§ **GIVEN DATA**
▼

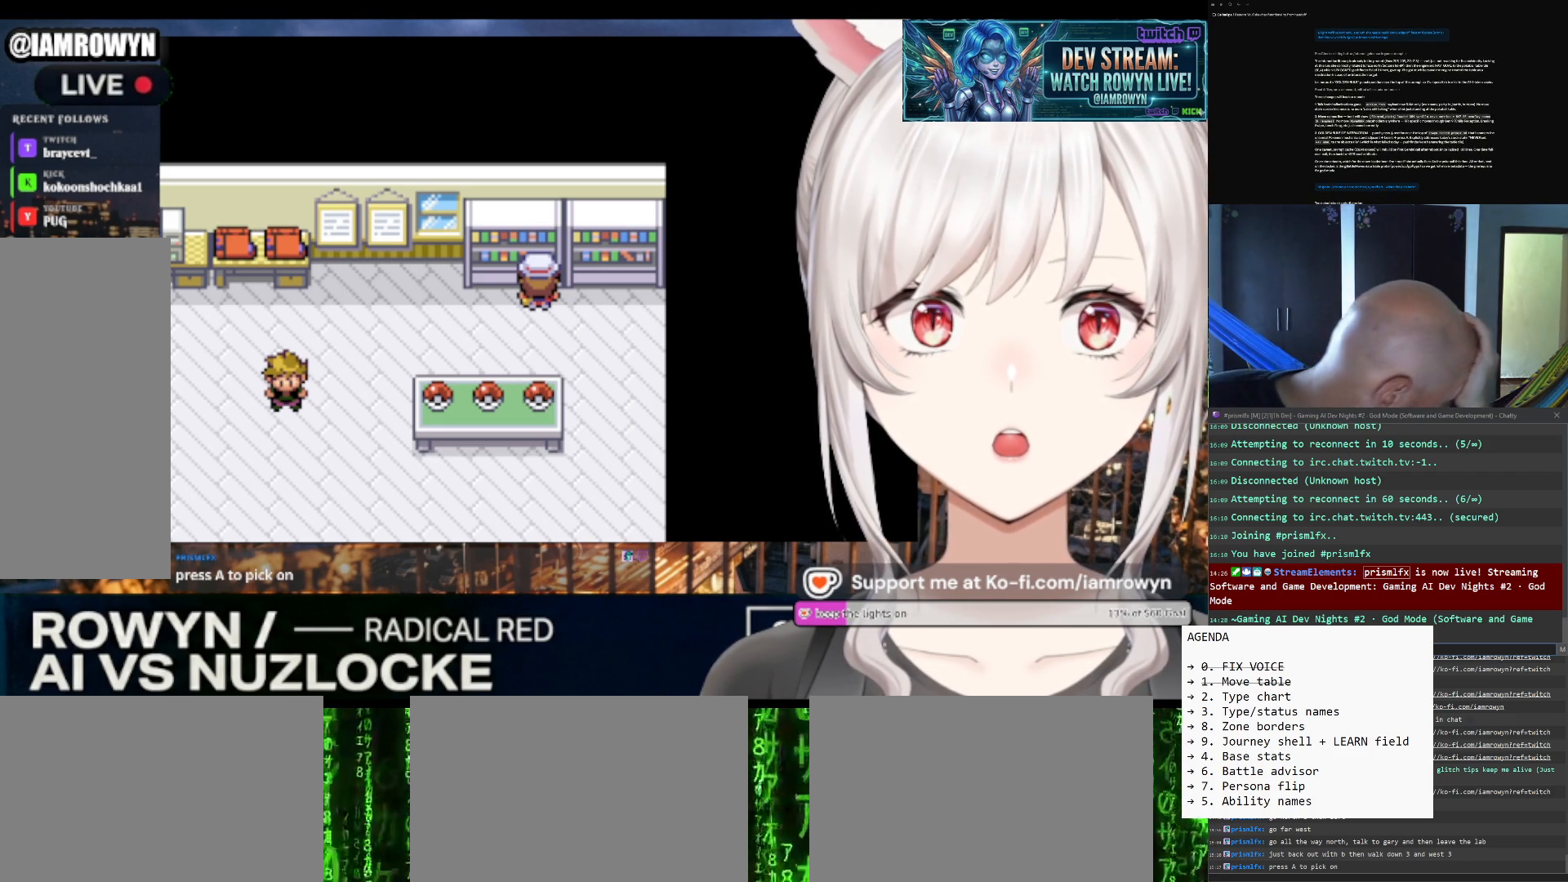
{"buttons": ["DPAD_UP"], "events": []}
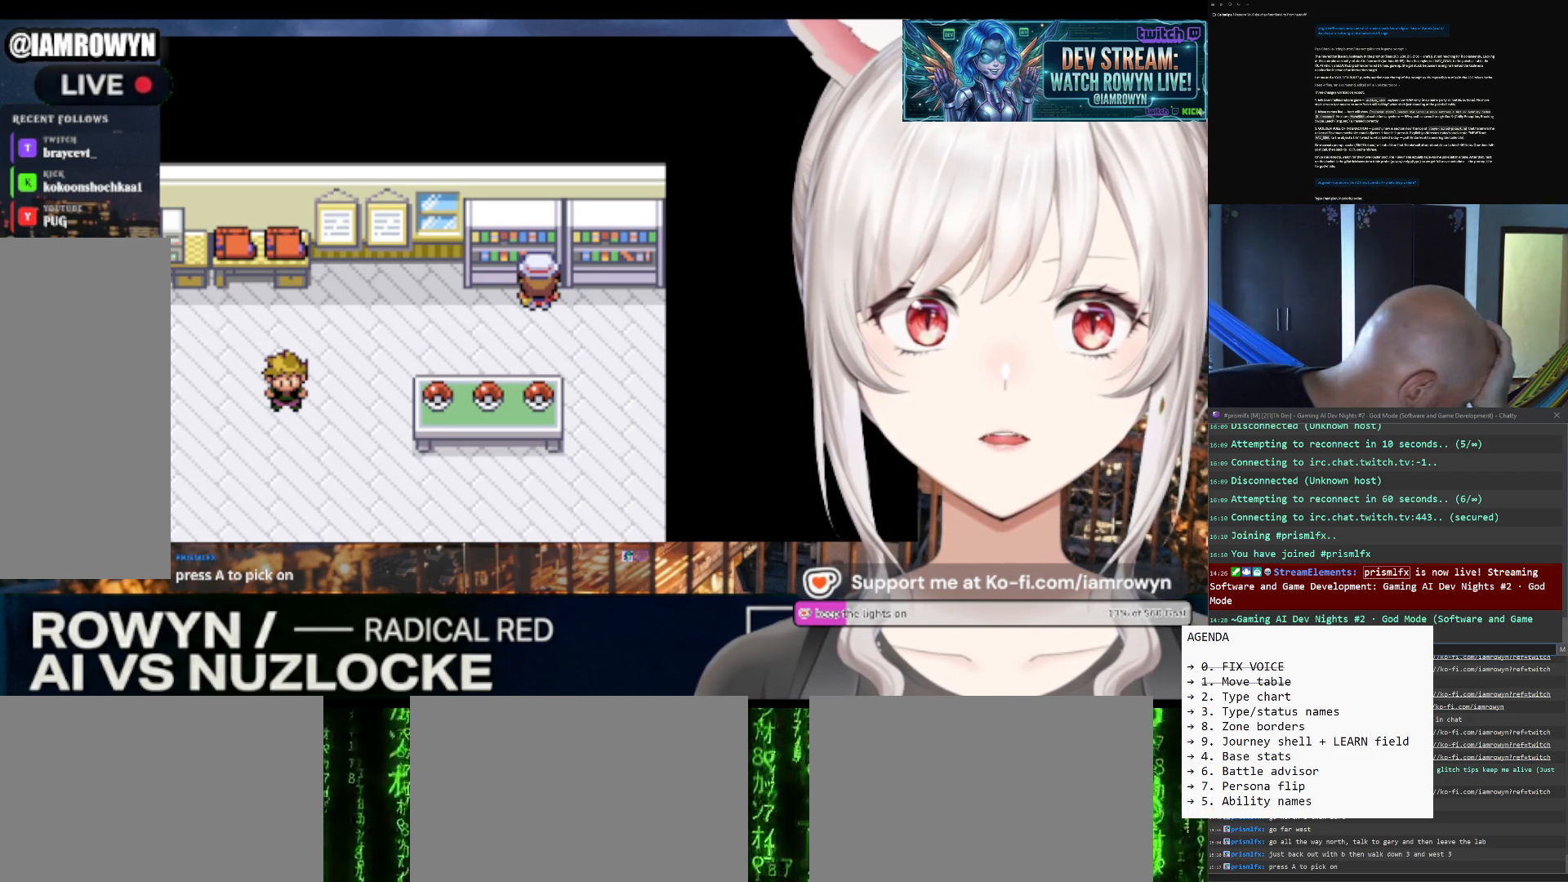
{"buttons": ["DPAD_UP"], "events": []}
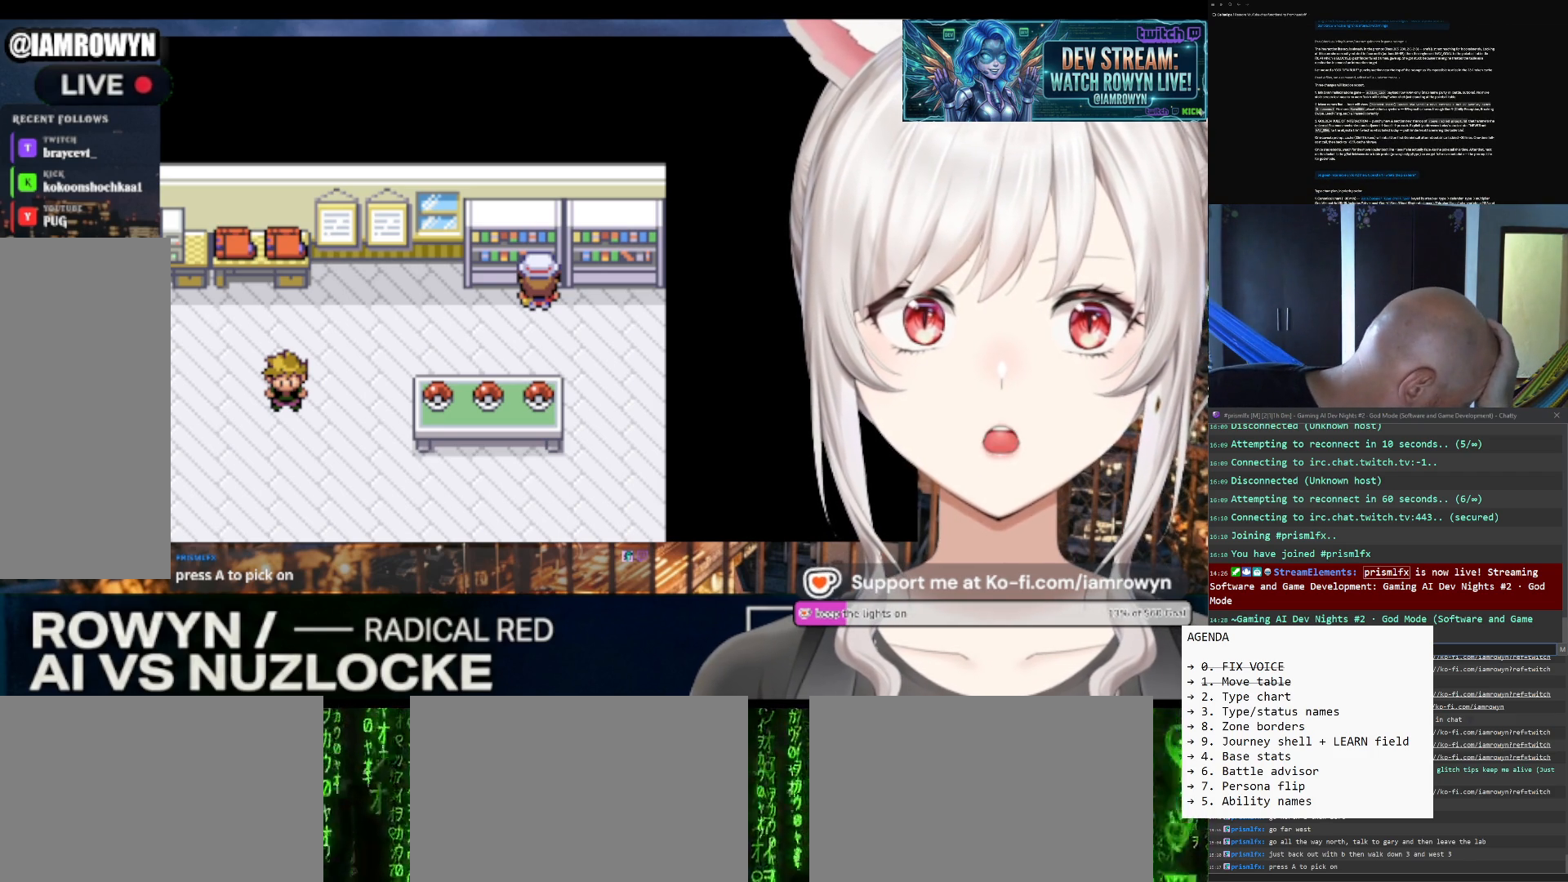
{"buttons": ["DPAD_UP"], "events": []}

▲

§ **TASK TO CARRY OUT**
Output the listing above exactly as it stands; no picture should appear.

§ **YOUR RESPONSE**
{"buttons": ["DPAD_UP"], "events": []}
{"buttons": ["DPAD_UP"], "events": []}
{"buttons": ["DPAD_UP"], "events": []}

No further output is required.